The anti-hero is huge in fantasy right now, and it’s been reflected in my reading choices of late. Of course, when I first got into reading fantasy, some of my favorite characters were antiheroes — questionable characters such as Raistlin Majere from the DragonLance novels I read as a teenager or Gerald Tarrant from C.S. Friedman’s Coldfire Trilogy.

Over the last few months, I’ve read the first two books in Sam Sykes’ Aeon’s Gate series (which I wasn’t a fan of), featuring a band of anti-heroes, and Douglas Hulick’s AMONG THIEVES (which I was most definitely a fan of). Thaddeus Blaklok from Richard Ford’s KULTUS fits right in with the rest — a hulking badass who seems to be part legend among the citizens of the Manufactory, the smog-filled steampunk city Thaddeus inhabits.
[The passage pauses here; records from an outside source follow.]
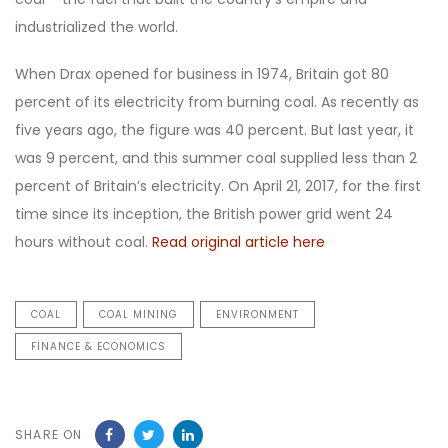
industrialized the world.
When Drax opened for business in 1974, Britain got 80
percent of its electricity from burning coal. As recently as
five years ago, the figure was 40 percent. But last year, it
was 9 percent, and this summer coal supplied less than 2
percent of Britain’s electricity. On April 21, 2017, for the first
time since its inception, the British power grid went 24
hours without coal.
Read original article here
COAL
COAL MINING
ENVIRONMENT
FINANCE & ECONOMICS
SHARE ON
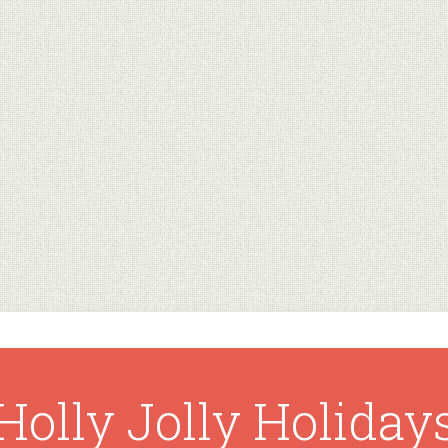
Holly Jolly Holiday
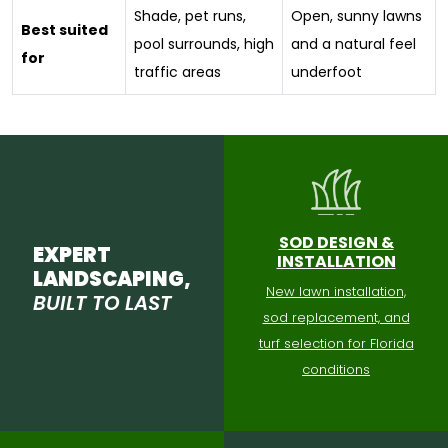
Shade, pet runs,
Open, sunny lawns
Best suited
pool surrounds, high
and a natural feel
for
traffic areas
underfoot
SOD DESIGN &
EXPERT
INSTALLATION
LANDSCAPING,
New lawn installation,
BUILT TO LAST
sod replacement, and
turf selection for Florida
conditions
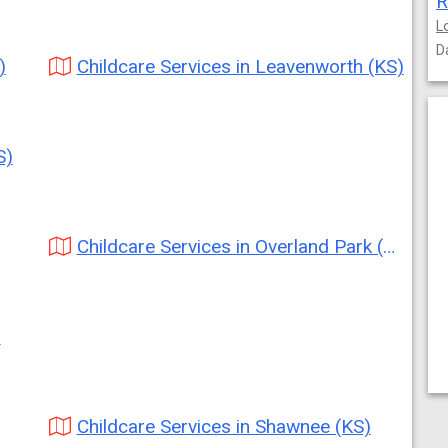
R
L
D
)
Childcare Services in Leavenworth (KS)
S)
Childcare Services in Overland Park (KS)
)
Childcare Services in Shawnee (KS)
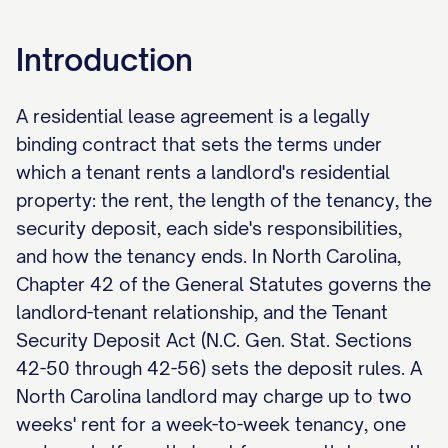
Introduction
A residential lease agreement is a legally
binding contract that sets the terms under
which a tenant rents a landlord's residential
property: the rent, the length of the tenancy, the
security deposit, each side's responsibilities,
and how the tenancy ends. In North Carolina,
Chapter 42 of the General Statutes governs the
landlord-tenant relationship, and the Tenant
Security Deposit Act (N.C. Gen. Stat. Sections
42-50 through 42-56) sets the deposit rules. A
North Carolina landlord may charge up to two
weeks' rent for a week-to-week tenancy, one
It’s a quick-paced book, weighing in under 300 pages, and Thaddeus spends most of it flying from one fight scene to the other. It’s like your prototypical big-screen action movie, and with it come some of the weaknesses that come with a breakneck race from action scene to action scene.
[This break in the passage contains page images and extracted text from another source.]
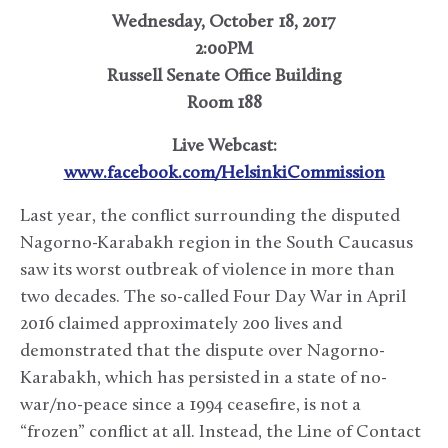
Wednesday, October 18, 2017
2:00PM
Russell Senate Office Building
Room 188
Live Webcast:
www.facebook.com/HelsinkiCommission
Last year, the conflict surrounding the disputed
Nagorno-Karabakh region in the South Caucasus
saw its worst outbreak of violence in more than
two decades. The so-called Four Day War in April
2016 claimed approximately 200 lives and
demonstrated that the dispute over Nagorno-
Karabakh, which has persisted in a state of no-
war/no-peace since a 1994 ceasefire, is not a
“frozen” conflict at all. Instead, the Line of Contact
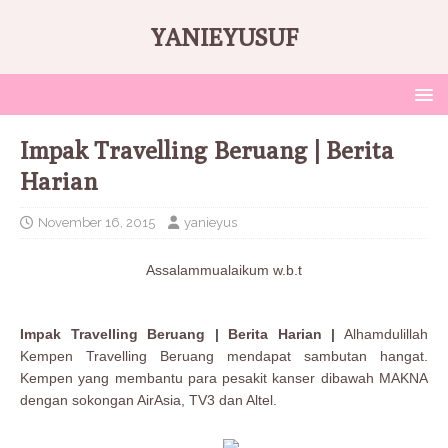
YANIEYUSUF
Impak Travelling Beruang | Berita
Harian
November 16, 2015
yanieyus
Assalammualaikum w.b.t
Impak Travelling Beruang | Berita Harian |
Alhamdulillah
Kempen Travelling Beruang mendapat sambutan hangat.
Kempen yang membantu para pesakit kanser dibawah MAKNA
dengan sokongan AirAsia, TV3 dan Altel.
First off, while Blaklok’s character is loaded with potential, there are some flaws. For most of the book, we really don’t know much about him. He’s a mercenary, but at the same time he goes out of his way to protect innocents, or at the very least keep the bloodiest fighting out of the public arena where innocents can be slaughtered. In the final pages, it’s hinted that he has an overarching goal, but that’s literally in the final 3-4 pages of the book.

Also, we’re continually told that Thaddeus is a badass, including by Thaddeus himself, but he spends a lot of the book getting the crap kicked out of him. He’s captured at least four times, which seems like an awful lot for a guy who’s as dangerous as we’re led to believe, and there are several chapters that end with him escaping one fight only to be captured by another set of enemies who have arrived just in time to pick him off. After a while, it gets a bit old, as Ford ends each chapter with either Thaddeus being captured or a character making some ominous statement.
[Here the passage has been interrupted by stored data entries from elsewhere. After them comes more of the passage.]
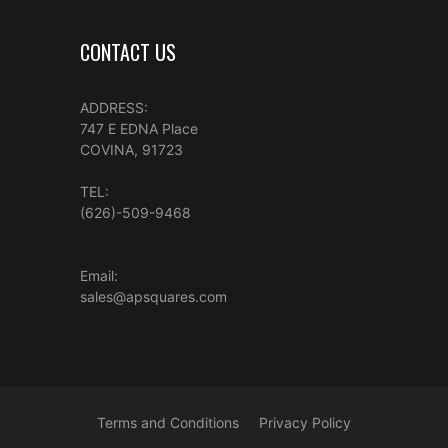
CONTACT US
ADDRESS:
747 E EDNA Place
COVINA, 91723
TEL:
(626)-509-9468
Email:
sales@apsquares.com
Terms and Conditions
Privacy Policy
It’s also worth pointing out that early in the book Thaddeus has to rely on some luck to free himself from capture, but later it turns out he has all these incredible powers that weren’t demonstrated earlier, when his life was in just as much danger. I can’t help but look at some of the things he does in the book’s climactic scenes (which are pretty awesome) and wonder why he didn’t do them in the book’s first hundred pages.

While Thaddeus has the potential to become a more fully fleshed out character in subsequent books, the Manufactory itself also has potential. Just as the speed of the plot prevented Ford from explaining too much about Thaddeus, it also keeps us from getting much description of the world, which I’d have liked to learn more about. For the most part, Ford is too busy racing from fight scene to fight scene to slow things down and smell the roses — or, perhaps more accurately, the cloying odors of the Manufactory — but he does take a moment at the Repository of Unnatural History, making that one of the most memorable settings in the book and demonstrating that he certainly has the skill to interweave description into the storyline.

It’s a good sign that I come away from the book wanting to know more about the main character and the setting — it shows that Ford has crafted a world I’m interested in — but I’d sure like for Ford to pay off my curiosity.

Overall, KULTUS isn’t as good as it could be, but it’s still a wild romp of a story with an intriguing protagonist and setting. Ford’s writing isn’t what it could be — he’s clumsy and repetitive at times, and some of Thaddeus’ exclamations, like this one here, bother me:

The Repository’s safeguards might be considered insurmountable by its custodians, but then again they had never tried to stop Thaddeus bleeding Blaklok!

But overall it’s a fun story and an interesting world. I’ll probably buy the next book in the series when it comes out in paperback, and hope Ford takes better advantage of the storytelling opportunities these characters and the world offer.